PROBLEM DETAILS.
Where a line below holds the string "related", copy that line.

◇ ◇ ◇ ◇ ◇

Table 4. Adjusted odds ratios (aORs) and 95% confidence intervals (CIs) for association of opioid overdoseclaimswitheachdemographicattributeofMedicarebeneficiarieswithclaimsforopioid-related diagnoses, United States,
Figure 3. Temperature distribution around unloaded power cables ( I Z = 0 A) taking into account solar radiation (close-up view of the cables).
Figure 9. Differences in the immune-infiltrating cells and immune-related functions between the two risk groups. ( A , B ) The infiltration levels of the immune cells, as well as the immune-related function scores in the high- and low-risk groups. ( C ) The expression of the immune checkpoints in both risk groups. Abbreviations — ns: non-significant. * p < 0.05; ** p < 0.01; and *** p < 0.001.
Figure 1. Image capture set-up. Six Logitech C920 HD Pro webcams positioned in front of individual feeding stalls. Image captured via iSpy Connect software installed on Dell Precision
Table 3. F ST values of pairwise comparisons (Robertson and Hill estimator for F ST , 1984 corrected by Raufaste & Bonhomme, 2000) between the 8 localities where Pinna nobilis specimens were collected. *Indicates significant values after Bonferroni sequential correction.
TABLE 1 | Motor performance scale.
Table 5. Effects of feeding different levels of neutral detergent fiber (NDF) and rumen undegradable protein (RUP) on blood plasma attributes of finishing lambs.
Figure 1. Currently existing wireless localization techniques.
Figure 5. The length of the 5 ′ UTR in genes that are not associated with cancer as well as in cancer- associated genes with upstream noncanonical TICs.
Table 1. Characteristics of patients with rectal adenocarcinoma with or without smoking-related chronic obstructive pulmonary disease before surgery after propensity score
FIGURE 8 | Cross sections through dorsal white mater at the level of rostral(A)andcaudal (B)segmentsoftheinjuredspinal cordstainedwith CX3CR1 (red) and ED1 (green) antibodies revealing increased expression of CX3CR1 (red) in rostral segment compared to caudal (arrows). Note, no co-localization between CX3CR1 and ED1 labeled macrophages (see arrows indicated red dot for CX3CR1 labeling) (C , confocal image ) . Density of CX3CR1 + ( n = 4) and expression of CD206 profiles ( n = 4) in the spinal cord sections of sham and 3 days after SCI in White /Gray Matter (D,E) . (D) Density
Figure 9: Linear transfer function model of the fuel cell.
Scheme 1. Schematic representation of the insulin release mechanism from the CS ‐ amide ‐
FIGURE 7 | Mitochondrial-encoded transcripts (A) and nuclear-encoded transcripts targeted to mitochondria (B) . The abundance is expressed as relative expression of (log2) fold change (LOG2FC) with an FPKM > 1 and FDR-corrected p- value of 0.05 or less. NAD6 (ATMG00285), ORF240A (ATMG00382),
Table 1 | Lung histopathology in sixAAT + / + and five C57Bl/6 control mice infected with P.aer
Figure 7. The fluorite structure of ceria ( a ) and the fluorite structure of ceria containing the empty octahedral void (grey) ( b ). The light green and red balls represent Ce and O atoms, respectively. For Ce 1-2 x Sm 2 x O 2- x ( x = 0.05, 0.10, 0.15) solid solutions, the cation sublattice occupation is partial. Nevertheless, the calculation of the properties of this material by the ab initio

◇ ◇ ◇ ◇ ◇

EXERCISE RESPONSE.
Table 4. Adjusted odds ratios (aORs) and 95% confidence intervals (CIs) for association of opioid overdoseclaimswitheachdemographicattributeofMedicarebeneficiarieswithclaimsforopioid-related diagnoses, United States,
Figure 9. Differences in the immune-infiltrating cells and immune-related functions between the two risk groups. ( A , B ) The infiltration levels of the immune cells, as well as the immune-related function scores in the high- and low-risk groups. ( C ) The expression of the immune checkpoints in both risk groups. Abbreviations — ns: non-significant. * p < 0.05; ** p < 0.01; and *** p < 0.001.
Table 1. Characteristics of patients with rectal adenocarcinoma with or without smoking-related chronic obstructive pulmonary disease before surgery after propensity score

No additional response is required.